Housing rescue plan gets slow start as loan modifications drag

ByABC News
July 16, 2009, 10:38 PM

— -- About 325,000 homeowners have been offered mortgage modifications since the Obama administration launched its housing rescue program in March far fewer than the number who have fallen into foreclosure in that time, officials said Thursday.

The program has been plagued by homeowner complaints about long delays and misleading information from mortgage servicers.

The administration is prodding the 27 participating servicers to ramp up their progress by adding staff, expanding call centers and improving training. The servicers have been summoned to a meeting with top officials in Washington on July 28, and the government intends to begin publishing monthly reports on individual servicers' performance by Aug. 4.

Under the program, homeowners who are eligible for assistance are offered new mortgage terms, and if they agree, they enter a three-month trial phase to determine if they can keep up their reduced payments. If they stay current, the modification becomes permanent.

About 160,000 modifications are now in either the trial or the permanent stage. The rest 165,000 are in the offer stage. There are no numbers yet on how many modifications have successfully passed the trial phase.

That number is still small compared with foreclosures. There were 1,155,299 properties with foreclosure filings from March through June, according to RealtyTrac.
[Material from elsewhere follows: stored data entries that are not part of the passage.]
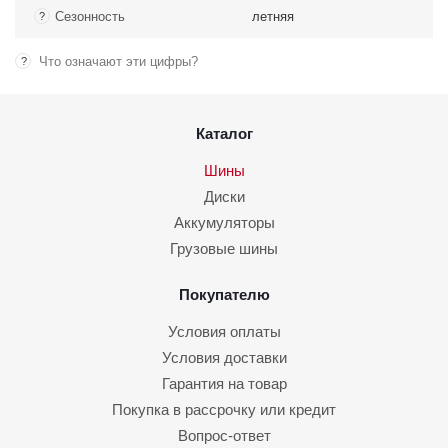
Сезонность
летняя
?
Что означают эти цифры?
?
Каталог
Шины
Диски
Аккумуляторы
Грузовые шины
Покупателю
Условия оплаты
Условия доставки
Гарантия на товар
Покупка в рассрочку или кредит
Вопрос-ответ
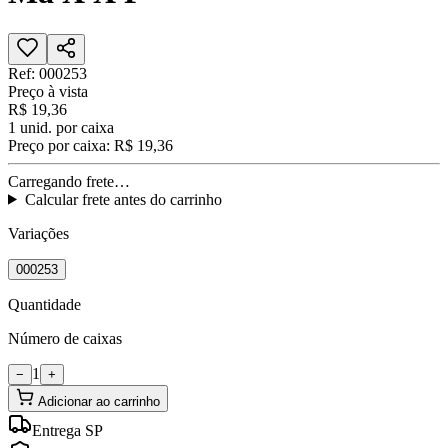
Ref:
000253
Preço à vista
R$ 19,36
1
unid. por caixa
Preço por caixa:
R$ 19,36
Carregando frete…
Calcular frete antes do carrinho
Variações
000253
Quantidade
Número de caixas
1
−
+
Adicionar ao carrinho
Entrega SP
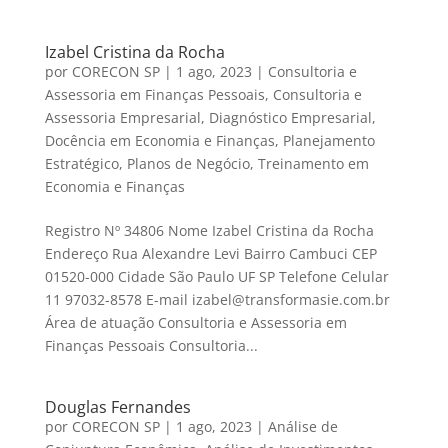
Izabel Cristina da Rocha
por
CORECON SP
|
1 ago, 2023
|
Consultoria e
Assessoria em Finanças Pessoais
,
Consultoria e
Assessoria Empresarial
,
Diagnóstico Empresarial
,
Docência em Economia e Finanças
,
Planejamento
Estratégico
,
Planos de Negócio
,
Treinamento em
Economia e Finanças
Registro Nº 34806 Nome Izabel Cristina da Rocha
Endereço Rua Alexandre Levi Bairro Cambuci CEP
01520-000 Cidade São Paulo UF SP Telefone Celular
11 97032-8578 E-mail izabel@transformasie.com.br
Área de atuação Consultoria e Assessoria em
Finanças Pessoais Consultoria...
Douglas Fernandes
por
CORECON SP
|
1 ago, 2023
|
Análise de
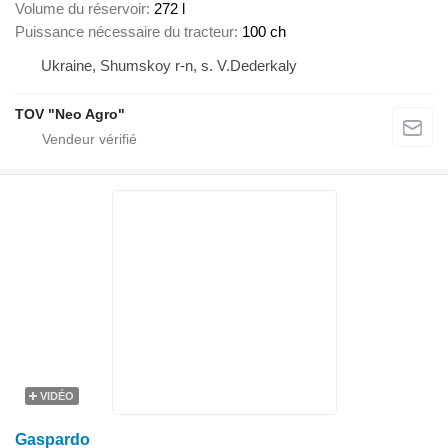
Volume du réservoir
272 l
Puissance nécessaire du tracteur
100 ch
Ukraine, Shumskoy r-n, s. V.Dederkaly
TOV "Neo Agro"
VIDÉO
Gaspardo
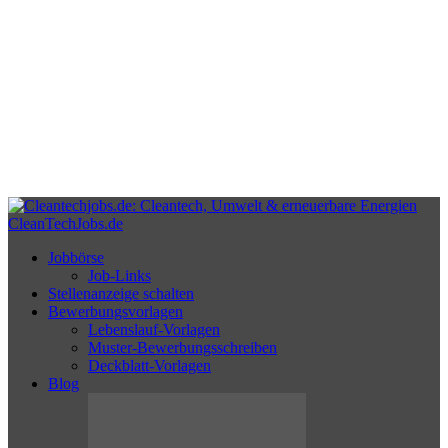
CleanTechJobs.de
Jobbörse
Job-Links
Stellenanzeige schalten
Bewerbungsvorlagen
Lebenslauf-Vorlagen
Muster-Bewerbungsschreiben
Deckblatt-Vorlagen
Blog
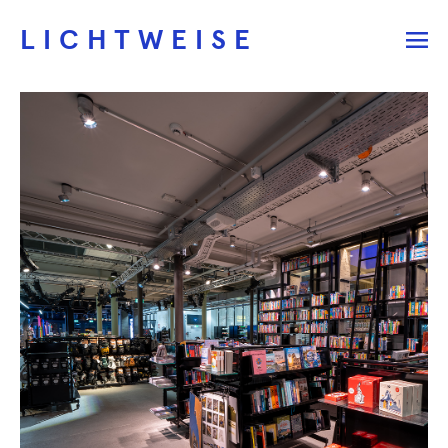
LICHTWEISE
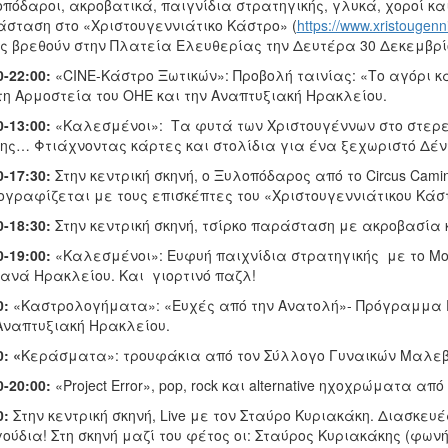
πόδαροι, ακροβατικά, παιγνίδια στρατηγικής, γλυκά, χοροί κα
σταση στο «Χριστουγεννιάτικο Κάστρο» (
https://www.xristougenni
ς βρεθούν στην Πλατεία Ελευθερίας την Δευτέρα 30 Δεκεμβρίο
0-22:00:
«CΙΝΕ-Κάστρο Ξωτικών»: Προβολή ταινίας: «Το αγόρι κ
η Αρμοστεία του ΟΗΕ και την Αναπτυξιακή Ηρακλείου.
0-13:00:
«Καλεσμένοι»: Τα φυτά των Χριστουγέννων στο στερεο
ης… Φτιάχνοντας κάρτες και στολίδια για ένα ξεχωριστό Δέν
0-17:30:
Στην κεντρική σκηνή, ο Ξυλοπόδαρος από το Circus Cami
γραφίζεται με τους επισκέπτες του «Χριστουγεννιάτικου Κάσ
0-18:30:
Στην κεντρική σκηνή, τσίρκο παράσταση με ακροβασία κ
0-19:00:
«Καλεσμένοι»: Ευφυή παιχνίδια στρατηγικής με το Μο
ανά Ηρακλείου. Και γιορτινό παζλ!
0:
«Καστρολογήματα»: «Ευχές από την Ανατολή»- Πρόγραμμα E
Αναπτυξιακή Ηρακλείου.
0: «
Κεράσματα»: τρουφάκια από τον Σύλλογο Γυναικών Μαλεβ
0-20:00:
«Project Error», pop, rock και alternative ηχοχρώματα από 
0:
Στην κεντρική σκηνή, Live με τον Σταύρο Κυριακάκη. Διασκ
ούδια! Στη σκηνή μαζί του φέτος οι: Σταύρος Κυριακάκης (φω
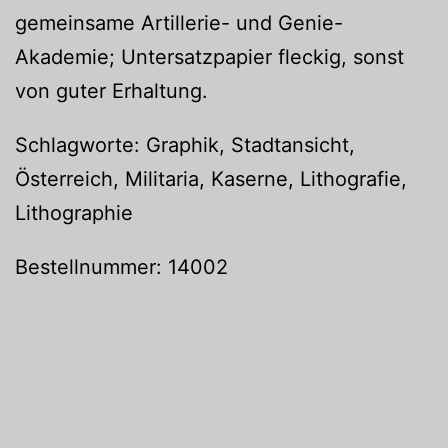
gemeinsame Artillerie- und Genie-
Akademie; Untersatzpapier fleckig, sonst
von guter Erhaltung.
Schlagworte: Graphik, Stadtansicht,
Österreich, Militaria, Kaserne, Lithografie,
Lithographie
Bestellnummer: 14002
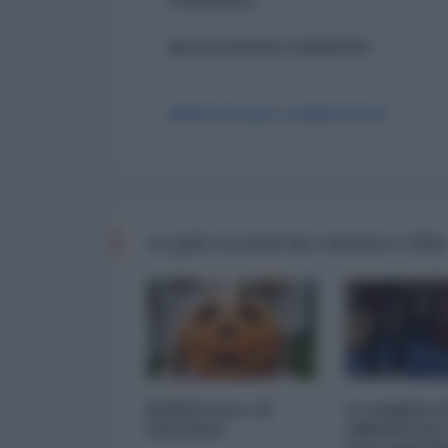
ancora nessun commento
Abbonati per commentare
Le più recenti da I mezzi e i fini
Halloween e il
Le pagliacc
fascismo
alimentano 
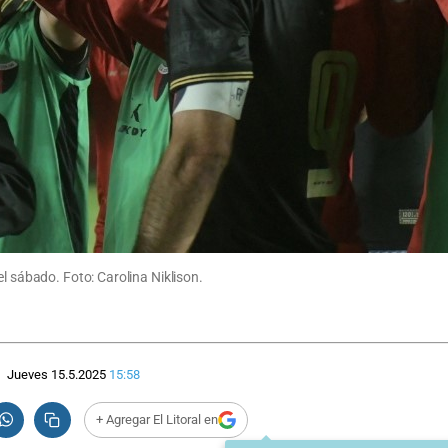
l sábado. Foto: Carolina Niklison.
Jueves 15.5.2025
15:58
+ Agregar El Litoral en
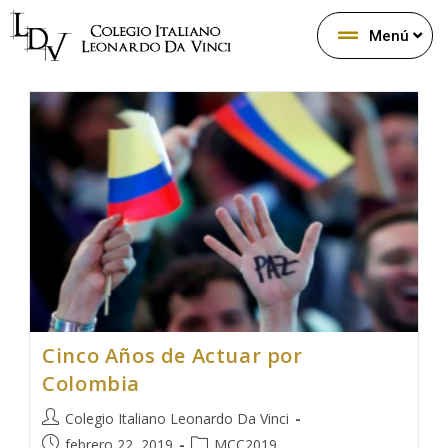
Menú
Cinco Años de Actuar por
Colombia
Colegio Italiano Leonardo Da Vinci
febrero 22, 2019
MCC2019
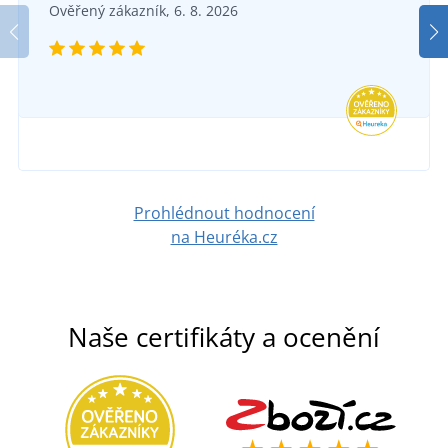
Ověřený zákazník, 6. 8. 2026
Prohlédnout hodnocení
na Heuréka.cz
Naše certifikáty a ocenění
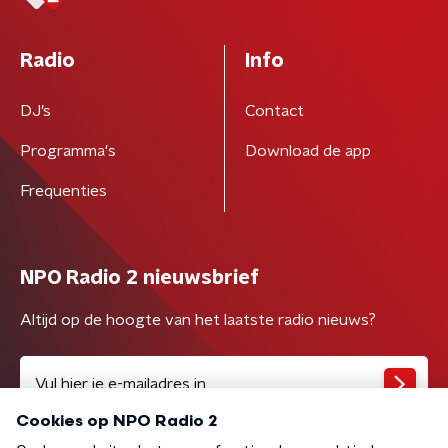
Radio
Info
DJ’s
Contact
Programma's
Download de app
Frequenties
NPO Radio 2 nieuwsbrief
Altijd op de hoogte van het laatste radio nieuws?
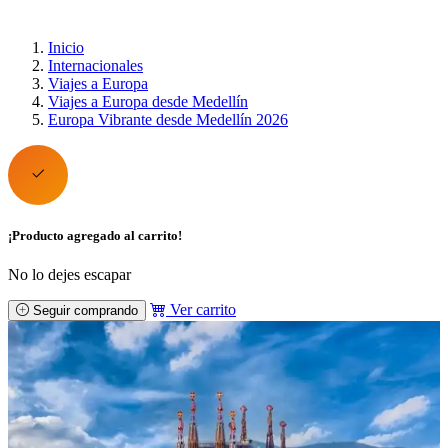
Inicio
Internacionales
Viajes a Europa
Viajes a Europa desde Medellín
Europa Vibrante desde Medellín 2026
¡Producto agregado al carrito!
No lo dejes escapar
Ver carrito
Seguir comprando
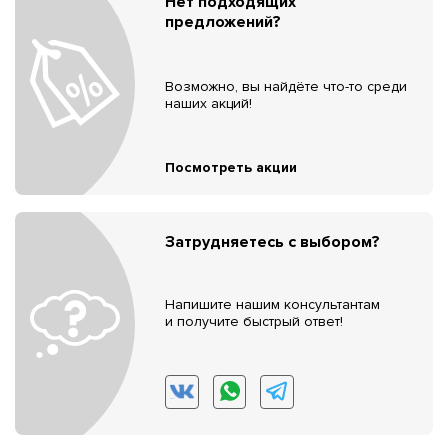
Нет подходящих
предложений?
Возможно, вы найдёте что-то среди
наших акций!
Посмотреть акции
Затрудняетесь с выбором?
Напишите нашим консультантам
и получите быстрый ответ!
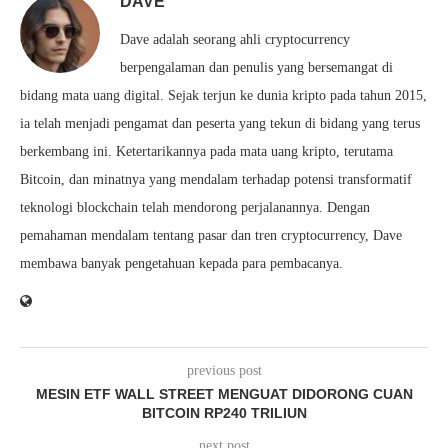
DAVE
Dave adalah seorang ahli cryptocurrency
berpengalaman dan penulis yang bersemangat di
bidang mata uang digital. Sejak terjun ke dunia kripto pada tahun 2015,
ia telah menjadi pengamat dan peserta yang tekun di bidang yang terus
berkembang ini. Ketertarikannya pada mata uang kripto, terutama
Bitcoin, dan minatnya yang mendalam terhadap potensi transformatif
teknologi blockchain telah mendorong perjalanannya. Dengan
pemahaman mendalam tentang pasar dan tren cryptocurrency, Dave
membawa banyak pengetahuan kepada para pembacanya.
previous post
MESIN ETF WALL STREET MENGUAT DIDORONG CUAN
BITCOIN RP240 TRILIUN
next post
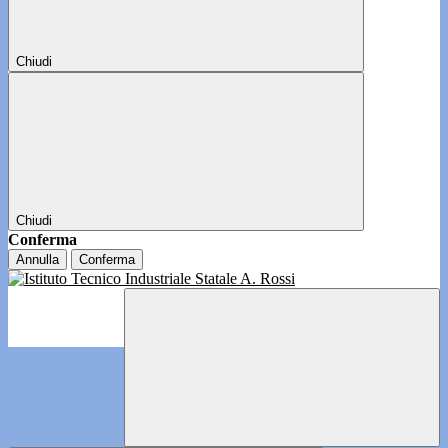
Chiudi
Chiudi
Conferma
Annulla
Conferma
During a hearing Thursday before the Senate banking committee, Herb Allison, who oversees the Treasury Department's stimulus program as assistant director for financial stability, said there are more to come.

Even if (the housing rescue plan) "is a total success, we should still expect millions of foreclosures, as President Obama noted when he launched the program in February," Allison testified.

Some angry lawmakers criticized the progress. Sen. Christopher Dodd, D-Conn., the committee's chairman, said he was "frustrated" and called the pace of foreclosures "disgraceful."